Merely 2 pct of pro tennis players earn profit: study
Updated: 2015-01-20 14:16
CANBERRA - Only 2 percent of professional tennis players earn a profit from tournament prize money, according to a study released by Tennis Australia on Monday.
The International Tennis Federation Review, which was compiled by Tennis Australia with the help of Victoria University and Kingston University, aimed to investigate tournament prize money and the way it is shared across all competitors.
It revealed that the vast majority of professional players were unable to make a living through the sport, having to pay on average more than 130,000 US dollars per year for travel costs, accommodation, equipment and coaching.

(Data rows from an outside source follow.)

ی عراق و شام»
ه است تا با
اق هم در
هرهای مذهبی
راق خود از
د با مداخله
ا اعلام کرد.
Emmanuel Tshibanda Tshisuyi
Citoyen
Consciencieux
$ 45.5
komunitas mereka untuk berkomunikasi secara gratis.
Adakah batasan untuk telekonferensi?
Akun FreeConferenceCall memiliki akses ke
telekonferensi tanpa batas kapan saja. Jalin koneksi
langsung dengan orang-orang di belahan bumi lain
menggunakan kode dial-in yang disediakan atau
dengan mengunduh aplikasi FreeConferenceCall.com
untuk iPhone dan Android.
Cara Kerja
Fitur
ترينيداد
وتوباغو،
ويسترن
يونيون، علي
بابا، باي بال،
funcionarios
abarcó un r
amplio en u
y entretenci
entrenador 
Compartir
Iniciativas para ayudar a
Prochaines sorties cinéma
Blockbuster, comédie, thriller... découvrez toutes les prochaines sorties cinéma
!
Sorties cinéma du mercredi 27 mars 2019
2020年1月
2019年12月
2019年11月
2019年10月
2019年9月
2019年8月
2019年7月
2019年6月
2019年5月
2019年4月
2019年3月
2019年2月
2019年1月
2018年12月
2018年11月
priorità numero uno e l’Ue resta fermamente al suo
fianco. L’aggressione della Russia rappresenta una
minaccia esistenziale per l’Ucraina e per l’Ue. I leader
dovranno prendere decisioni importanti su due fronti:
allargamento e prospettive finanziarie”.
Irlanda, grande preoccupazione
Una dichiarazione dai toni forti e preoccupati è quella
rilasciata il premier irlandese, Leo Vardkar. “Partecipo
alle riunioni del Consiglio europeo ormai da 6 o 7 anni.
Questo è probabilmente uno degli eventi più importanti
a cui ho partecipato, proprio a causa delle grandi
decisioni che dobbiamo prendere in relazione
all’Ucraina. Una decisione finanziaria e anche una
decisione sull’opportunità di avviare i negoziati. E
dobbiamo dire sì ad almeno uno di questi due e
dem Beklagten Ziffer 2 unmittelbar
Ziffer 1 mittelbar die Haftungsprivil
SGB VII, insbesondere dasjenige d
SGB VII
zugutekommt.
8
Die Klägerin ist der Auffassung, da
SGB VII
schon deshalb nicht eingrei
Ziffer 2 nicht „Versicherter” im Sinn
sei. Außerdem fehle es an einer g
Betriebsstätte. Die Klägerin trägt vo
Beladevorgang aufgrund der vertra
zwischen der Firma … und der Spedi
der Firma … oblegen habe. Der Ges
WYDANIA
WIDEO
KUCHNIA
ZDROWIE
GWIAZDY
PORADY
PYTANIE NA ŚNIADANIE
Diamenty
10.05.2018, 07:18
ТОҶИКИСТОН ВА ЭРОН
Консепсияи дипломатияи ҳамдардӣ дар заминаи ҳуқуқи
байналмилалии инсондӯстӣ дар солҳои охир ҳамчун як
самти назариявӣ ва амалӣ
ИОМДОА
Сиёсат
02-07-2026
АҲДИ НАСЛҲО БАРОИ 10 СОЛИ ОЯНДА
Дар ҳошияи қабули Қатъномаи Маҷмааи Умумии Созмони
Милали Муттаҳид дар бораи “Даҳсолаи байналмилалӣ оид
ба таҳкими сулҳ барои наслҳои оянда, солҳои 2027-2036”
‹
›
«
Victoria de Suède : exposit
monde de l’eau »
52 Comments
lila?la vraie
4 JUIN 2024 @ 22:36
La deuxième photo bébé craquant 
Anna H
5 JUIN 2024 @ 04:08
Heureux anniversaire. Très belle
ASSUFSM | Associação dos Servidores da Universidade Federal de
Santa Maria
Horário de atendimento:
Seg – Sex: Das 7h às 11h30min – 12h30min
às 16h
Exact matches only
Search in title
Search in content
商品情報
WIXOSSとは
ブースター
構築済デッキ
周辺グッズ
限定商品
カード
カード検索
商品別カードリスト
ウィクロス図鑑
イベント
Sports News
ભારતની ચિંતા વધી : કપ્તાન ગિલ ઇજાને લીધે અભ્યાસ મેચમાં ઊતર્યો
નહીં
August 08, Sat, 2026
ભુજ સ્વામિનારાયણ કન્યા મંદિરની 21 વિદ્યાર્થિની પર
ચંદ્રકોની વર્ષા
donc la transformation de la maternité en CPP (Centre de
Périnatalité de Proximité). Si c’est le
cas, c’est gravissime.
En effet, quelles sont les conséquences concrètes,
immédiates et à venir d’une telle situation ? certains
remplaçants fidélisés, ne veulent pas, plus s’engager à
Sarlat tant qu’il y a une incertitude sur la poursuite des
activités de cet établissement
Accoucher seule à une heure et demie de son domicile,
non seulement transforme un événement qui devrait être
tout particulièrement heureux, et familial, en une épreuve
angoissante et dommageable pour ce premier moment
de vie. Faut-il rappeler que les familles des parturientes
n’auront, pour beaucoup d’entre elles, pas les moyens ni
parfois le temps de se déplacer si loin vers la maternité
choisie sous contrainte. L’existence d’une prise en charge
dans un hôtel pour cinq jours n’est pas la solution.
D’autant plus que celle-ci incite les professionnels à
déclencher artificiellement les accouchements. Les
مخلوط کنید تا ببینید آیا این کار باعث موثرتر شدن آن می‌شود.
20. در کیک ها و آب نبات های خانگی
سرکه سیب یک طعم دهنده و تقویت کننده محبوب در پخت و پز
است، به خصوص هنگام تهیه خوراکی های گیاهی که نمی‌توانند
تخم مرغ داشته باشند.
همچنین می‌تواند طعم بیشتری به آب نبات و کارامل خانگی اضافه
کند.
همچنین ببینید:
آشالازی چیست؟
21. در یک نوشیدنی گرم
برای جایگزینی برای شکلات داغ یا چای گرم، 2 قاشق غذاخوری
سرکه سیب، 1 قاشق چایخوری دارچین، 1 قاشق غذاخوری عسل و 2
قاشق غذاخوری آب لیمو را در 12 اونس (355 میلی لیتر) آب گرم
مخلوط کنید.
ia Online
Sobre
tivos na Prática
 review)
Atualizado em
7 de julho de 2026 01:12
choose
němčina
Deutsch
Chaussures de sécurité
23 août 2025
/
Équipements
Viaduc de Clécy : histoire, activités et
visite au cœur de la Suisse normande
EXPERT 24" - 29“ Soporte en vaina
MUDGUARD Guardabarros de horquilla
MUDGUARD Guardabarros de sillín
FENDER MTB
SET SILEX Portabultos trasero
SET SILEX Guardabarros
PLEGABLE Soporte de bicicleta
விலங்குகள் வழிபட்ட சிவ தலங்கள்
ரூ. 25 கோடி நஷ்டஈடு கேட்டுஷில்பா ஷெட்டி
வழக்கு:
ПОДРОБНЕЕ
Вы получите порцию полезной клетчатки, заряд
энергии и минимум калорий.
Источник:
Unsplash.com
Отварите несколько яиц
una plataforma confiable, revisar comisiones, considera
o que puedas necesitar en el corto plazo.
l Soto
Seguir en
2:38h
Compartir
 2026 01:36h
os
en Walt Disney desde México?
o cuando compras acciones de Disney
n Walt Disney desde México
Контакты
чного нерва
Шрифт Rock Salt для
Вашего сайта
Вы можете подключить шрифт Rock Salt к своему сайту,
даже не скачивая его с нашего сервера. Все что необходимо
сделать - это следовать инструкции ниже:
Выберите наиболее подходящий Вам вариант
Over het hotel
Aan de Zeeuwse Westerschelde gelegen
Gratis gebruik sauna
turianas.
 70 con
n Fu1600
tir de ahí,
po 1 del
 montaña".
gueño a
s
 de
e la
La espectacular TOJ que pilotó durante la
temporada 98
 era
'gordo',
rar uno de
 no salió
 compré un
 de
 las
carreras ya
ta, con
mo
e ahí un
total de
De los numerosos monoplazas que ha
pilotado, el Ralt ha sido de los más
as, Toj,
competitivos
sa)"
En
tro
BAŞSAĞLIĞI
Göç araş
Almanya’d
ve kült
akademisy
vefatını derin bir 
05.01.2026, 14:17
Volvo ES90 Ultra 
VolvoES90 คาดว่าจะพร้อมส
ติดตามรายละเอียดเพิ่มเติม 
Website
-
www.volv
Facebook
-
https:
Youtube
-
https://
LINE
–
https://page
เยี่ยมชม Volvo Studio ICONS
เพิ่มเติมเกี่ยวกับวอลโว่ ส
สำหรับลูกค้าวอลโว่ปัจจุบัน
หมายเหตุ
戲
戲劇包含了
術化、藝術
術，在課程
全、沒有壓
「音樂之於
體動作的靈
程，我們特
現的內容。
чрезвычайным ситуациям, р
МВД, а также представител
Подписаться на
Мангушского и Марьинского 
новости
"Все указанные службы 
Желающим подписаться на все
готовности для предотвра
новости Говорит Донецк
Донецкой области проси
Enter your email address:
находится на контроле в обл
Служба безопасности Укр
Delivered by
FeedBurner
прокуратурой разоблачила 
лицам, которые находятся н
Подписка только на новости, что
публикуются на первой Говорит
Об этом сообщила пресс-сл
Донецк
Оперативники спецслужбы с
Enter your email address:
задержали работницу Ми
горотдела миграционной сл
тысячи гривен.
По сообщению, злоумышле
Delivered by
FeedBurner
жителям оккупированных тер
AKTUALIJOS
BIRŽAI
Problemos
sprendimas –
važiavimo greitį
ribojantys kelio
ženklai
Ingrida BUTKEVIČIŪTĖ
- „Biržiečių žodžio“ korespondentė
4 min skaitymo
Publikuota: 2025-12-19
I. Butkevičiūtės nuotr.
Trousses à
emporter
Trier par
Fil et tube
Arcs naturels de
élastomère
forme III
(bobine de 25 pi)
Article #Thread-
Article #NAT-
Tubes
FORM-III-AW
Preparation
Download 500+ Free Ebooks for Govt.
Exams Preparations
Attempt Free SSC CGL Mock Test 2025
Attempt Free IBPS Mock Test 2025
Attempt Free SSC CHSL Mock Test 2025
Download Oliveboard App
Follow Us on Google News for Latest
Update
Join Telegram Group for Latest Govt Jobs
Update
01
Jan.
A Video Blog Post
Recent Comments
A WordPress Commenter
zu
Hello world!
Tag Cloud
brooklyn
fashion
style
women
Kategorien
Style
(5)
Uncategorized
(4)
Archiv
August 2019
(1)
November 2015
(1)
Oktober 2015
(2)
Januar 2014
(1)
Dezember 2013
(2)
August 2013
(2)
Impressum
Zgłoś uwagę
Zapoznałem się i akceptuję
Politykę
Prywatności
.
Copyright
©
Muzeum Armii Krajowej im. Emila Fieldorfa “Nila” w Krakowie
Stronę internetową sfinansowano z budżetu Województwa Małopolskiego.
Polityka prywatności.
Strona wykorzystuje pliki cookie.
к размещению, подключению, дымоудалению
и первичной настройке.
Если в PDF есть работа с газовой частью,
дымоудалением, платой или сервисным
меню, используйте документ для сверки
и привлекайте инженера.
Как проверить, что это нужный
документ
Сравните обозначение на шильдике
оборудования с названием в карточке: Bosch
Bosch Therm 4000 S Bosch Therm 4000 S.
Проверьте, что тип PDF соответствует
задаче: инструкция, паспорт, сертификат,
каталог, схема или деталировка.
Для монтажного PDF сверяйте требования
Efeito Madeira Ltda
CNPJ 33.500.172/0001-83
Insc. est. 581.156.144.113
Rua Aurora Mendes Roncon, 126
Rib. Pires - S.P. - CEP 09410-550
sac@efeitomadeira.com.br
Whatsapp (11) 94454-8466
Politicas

The study also showed that only 1.8 percent of male tennis players and 3.1 percent of female made a profit in 2013, accumulating for only 2.25 percent of 13,736 professional athletes.
The report goes on to estimate that 95 percent of all players would still fail to cover necessary tour costs even after sponsorship revenue is factored into the equation.
"With rising Grand Slam prize money and better than ever exposure, you might think that life's pretty glamorous for your average pro tennis player," Victoria University data analyst Michael Bane told the ABC on Monday.
"But a closer look at the numbers suggests you'd be wrong."
Only 310 players (160 men and 150 women) made a profit in 2013, with 45.5 percent of all men's players and 43.9 percent of all women's players failing to earn any prize money whatsoever.
According to Bane, the way in which prize money is divvied between athletes remains the biggest issue.
"There is actually a lot of money in tennis, totaling 162 million U.S. dollars for the men and 120 million U.S. dollars for the women," he continued.
"What makes it so difficult for developing athletes is the way it's distributed."
The report, too, indicates prize money allocation as the main factor in the disparity between tennis highest and lowest paid earners, with the top one percent of players receiving 62 percent and 51 percent of all prize money in men's and women's tournaments respectively.
"That's 97 million US dollars shared between the top 50 men, with the rest being distributed amongst everyone else," Bane said.
"Yet even amongst the top 32 men, there is severe inequality in pay.
"In comparison, the AFL, golf and motorsports show a far less rapid decline in pay with ranking."
The report has been released to coincide with the first Grand Slam event of 2015, the Australian Open, which begins in Melbourne on Monday.
The ITF will examine the report in further detail in May as part of its major review into prize money structuring and junior development.